* [WRITTEN EXERCISE] Change "scientific name" to "species" wherever it occurs in the records from the beginning through the line containing "common name: Willow-leaved dock", and write out only that part again with everything else left the same.

* [RECORDED INFORMATION]
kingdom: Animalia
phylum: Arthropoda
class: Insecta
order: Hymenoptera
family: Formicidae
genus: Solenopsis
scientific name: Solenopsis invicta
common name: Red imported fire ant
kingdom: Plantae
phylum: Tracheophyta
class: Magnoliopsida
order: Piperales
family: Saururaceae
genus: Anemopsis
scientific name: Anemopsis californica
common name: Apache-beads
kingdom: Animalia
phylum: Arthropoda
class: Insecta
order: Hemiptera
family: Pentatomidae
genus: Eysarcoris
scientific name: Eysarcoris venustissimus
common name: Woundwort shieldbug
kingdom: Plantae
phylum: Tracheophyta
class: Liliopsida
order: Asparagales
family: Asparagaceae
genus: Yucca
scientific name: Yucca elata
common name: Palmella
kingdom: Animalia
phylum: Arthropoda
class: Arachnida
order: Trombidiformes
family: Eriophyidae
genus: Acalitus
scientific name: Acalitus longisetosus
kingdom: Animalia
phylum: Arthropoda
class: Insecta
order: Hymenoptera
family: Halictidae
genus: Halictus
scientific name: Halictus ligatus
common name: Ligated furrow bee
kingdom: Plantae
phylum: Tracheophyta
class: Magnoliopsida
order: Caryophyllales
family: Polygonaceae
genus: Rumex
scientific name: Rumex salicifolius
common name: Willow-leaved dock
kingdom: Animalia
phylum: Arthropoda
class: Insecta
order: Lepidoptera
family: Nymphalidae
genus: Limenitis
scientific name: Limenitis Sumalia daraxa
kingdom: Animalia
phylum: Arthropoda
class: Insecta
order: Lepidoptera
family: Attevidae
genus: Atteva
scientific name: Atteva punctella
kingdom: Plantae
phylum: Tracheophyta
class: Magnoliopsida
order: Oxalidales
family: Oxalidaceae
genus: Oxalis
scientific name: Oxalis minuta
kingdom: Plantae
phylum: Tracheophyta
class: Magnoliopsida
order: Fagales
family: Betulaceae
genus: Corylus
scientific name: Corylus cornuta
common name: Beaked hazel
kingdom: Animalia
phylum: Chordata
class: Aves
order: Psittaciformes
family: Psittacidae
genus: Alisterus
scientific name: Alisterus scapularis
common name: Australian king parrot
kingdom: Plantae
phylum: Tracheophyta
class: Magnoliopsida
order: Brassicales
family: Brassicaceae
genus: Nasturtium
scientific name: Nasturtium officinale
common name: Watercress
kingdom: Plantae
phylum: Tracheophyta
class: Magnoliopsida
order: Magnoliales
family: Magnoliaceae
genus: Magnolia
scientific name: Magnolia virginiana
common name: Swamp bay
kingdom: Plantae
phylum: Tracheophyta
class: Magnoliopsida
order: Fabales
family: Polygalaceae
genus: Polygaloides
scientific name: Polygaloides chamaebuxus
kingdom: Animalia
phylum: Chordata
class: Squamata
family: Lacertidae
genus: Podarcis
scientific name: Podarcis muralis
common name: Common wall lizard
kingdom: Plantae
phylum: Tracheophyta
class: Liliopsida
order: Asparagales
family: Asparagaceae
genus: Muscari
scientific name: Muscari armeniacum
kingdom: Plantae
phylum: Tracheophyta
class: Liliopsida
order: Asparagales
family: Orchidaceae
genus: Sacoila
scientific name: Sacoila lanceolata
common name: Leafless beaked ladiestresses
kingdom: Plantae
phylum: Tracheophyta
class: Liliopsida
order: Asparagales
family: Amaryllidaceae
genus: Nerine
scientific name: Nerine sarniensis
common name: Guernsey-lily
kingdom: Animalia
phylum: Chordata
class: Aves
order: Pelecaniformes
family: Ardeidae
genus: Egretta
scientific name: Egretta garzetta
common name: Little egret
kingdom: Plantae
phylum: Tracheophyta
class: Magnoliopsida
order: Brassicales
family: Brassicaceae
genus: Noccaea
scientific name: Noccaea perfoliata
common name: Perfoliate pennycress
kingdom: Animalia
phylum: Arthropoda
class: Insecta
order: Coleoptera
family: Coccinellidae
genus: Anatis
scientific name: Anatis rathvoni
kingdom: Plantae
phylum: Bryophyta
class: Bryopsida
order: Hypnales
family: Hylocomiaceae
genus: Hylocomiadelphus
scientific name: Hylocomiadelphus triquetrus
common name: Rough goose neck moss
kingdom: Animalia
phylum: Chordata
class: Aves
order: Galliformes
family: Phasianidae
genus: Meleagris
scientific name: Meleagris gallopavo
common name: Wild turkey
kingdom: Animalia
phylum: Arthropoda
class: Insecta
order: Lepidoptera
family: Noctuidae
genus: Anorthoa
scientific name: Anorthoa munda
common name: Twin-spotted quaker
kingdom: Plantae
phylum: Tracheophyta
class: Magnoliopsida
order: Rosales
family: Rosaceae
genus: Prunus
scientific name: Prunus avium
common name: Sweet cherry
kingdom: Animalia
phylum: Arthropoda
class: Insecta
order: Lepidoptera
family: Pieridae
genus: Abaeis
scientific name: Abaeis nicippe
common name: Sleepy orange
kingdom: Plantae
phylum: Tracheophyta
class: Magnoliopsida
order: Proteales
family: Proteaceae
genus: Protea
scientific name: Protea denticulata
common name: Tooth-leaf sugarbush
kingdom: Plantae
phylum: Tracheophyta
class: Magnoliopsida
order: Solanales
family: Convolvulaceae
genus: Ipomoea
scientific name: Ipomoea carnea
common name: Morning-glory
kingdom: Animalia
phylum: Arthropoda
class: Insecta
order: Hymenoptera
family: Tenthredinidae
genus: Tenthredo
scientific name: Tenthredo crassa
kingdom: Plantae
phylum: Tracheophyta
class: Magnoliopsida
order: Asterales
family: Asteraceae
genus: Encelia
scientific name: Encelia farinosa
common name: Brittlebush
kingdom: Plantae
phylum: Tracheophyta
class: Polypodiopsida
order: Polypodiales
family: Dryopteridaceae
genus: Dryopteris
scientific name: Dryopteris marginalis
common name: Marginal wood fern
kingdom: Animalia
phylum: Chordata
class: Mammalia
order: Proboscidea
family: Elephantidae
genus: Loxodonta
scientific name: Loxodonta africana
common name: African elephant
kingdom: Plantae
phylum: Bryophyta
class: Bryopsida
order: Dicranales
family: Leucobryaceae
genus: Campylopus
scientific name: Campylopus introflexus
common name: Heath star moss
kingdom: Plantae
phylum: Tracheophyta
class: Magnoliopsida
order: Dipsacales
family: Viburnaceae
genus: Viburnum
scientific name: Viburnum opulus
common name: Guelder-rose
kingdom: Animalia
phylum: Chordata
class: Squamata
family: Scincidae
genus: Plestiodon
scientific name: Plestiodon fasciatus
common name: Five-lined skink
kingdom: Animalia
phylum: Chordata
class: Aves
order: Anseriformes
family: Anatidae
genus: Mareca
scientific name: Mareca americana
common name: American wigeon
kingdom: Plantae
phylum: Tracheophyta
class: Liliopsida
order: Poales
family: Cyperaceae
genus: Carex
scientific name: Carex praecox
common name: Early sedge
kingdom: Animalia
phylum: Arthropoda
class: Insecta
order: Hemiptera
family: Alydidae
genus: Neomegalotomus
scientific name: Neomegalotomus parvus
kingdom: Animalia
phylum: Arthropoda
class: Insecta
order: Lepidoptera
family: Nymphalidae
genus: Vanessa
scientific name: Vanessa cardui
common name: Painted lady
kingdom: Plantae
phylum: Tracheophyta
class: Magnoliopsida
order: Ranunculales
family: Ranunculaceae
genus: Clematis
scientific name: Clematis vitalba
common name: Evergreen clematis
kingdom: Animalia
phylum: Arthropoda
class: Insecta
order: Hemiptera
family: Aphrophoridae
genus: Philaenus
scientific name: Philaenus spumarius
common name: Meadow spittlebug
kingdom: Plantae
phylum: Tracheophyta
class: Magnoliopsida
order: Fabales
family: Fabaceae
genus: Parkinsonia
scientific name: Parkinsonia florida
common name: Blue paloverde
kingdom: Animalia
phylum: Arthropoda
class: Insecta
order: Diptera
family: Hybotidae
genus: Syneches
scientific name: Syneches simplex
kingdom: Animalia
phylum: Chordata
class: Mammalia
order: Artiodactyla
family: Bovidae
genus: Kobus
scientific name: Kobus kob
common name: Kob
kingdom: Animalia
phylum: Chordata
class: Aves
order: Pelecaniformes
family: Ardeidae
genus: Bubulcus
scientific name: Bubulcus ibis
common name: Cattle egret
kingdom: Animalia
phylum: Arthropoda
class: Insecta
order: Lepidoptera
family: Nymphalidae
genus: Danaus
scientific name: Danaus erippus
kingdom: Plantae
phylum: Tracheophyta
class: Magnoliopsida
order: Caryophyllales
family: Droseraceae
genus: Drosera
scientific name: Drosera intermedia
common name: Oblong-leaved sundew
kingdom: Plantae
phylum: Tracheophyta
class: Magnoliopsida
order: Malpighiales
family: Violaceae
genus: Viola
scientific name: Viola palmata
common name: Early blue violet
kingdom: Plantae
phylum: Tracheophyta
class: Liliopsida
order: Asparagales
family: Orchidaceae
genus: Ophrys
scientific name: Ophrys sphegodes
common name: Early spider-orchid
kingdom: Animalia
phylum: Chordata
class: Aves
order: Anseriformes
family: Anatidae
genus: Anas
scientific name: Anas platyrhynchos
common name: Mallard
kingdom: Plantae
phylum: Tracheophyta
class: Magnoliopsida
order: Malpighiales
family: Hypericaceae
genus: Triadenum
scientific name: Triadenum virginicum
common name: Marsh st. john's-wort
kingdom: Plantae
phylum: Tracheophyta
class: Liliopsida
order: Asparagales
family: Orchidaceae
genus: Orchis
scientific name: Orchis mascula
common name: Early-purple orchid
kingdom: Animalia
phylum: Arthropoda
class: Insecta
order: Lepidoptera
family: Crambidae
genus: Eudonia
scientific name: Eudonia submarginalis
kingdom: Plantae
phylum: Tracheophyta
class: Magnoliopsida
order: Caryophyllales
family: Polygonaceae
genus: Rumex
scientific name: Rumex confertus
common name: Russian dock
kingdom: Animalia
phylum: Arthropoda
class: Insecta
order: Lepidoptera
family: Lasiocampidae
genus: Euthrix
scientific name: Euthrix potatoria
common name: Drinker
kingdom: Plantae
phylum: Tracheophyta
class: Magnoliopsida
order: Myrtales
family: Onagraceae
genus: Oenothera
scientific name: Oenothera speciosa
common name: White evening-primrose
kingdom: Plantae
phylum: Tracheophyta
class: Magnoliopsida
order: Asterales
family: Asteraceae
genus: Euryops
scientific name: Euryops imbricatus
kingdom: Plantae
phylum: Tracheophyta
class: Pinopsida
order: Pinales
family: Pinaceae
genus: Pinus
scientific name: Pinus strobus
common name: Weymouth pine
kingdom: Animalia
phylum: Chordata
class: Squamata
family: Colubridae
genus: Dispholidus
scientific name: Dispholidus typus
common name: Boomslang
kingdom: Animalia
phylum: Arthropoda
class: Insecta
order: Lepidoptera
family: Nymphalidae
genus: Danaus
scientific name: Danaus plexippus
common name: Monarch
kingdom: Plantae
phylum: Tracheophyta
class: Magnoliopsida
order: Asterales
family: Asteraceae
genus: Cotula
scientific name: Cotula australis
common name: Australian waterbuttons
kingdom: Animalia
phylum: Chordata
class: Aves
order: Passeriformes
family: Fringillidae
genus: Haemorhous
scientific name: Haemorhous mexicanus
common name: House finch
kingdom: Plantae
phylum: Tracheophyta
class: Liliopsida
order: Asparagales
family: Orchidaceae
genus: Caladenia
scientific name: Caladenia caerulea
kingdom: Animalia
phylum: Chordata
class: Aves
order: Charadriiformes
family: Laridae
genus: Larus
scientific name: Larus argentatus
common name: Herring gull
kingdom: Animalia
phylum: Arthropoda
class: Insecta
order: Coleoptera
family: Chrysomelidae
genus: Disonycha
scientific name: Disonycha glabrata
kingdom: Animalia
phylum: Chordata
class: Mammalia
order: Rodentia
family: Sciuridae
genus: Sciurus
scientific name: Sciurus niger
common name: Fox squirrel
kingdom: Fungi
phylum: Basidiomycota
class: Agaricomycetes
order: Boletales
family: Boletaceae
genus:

* [EXPECTED ANSWER]
kingdom: Animalia
phylum: Arthropoda
class: Insecta
order: Hymenoptera
family: Formicidae
genus: Solenopsis
species: Solenopsis invicta
common name: Red imported fire ant
kingdom: Plantae
phylum: Tracheophyta
class: Magnoliopsida
order: Piperales
family: Saururaceae
genus: Anemopsis
species: Anemopsis californica
common name: Apache-beads
kingdom: Animalia
phylum: Arthropoda
class: Insecta
order: Hemiptera
family: Pentatomidae
genus: Eysarcoris
species: Eysarcoris venustissimus
common name: Woundwort shieldbug
kingdom: Plantae
phylum: Tracheophyta
class: Liliopsida
order: Asparagales
family: Asparagaceae
genus: Yucca
species: Yucca elata
common name: Palmella
kingdom: Animalia
phylum: Arthropoda
class: Arachnida
order: Trombidiformes
family: Eriophyidae
genus: Acalitus
species: Acalitus longisetosus
kingdom: Animalia
phylum: Arthropoda
class: Insecta
order: Hymenoptera
family: Halictidae
genus: Halictus
species: Halictus ligatus
common name: Ligated furrow bee
kingdom: Plantae
phylum: Tracheophyta
class: Magnoliopsida
order: Caryophyllales
family: Polygonaceae
genus: Rumex
species: Rumex salicifolius
common name: Willow-leaved dock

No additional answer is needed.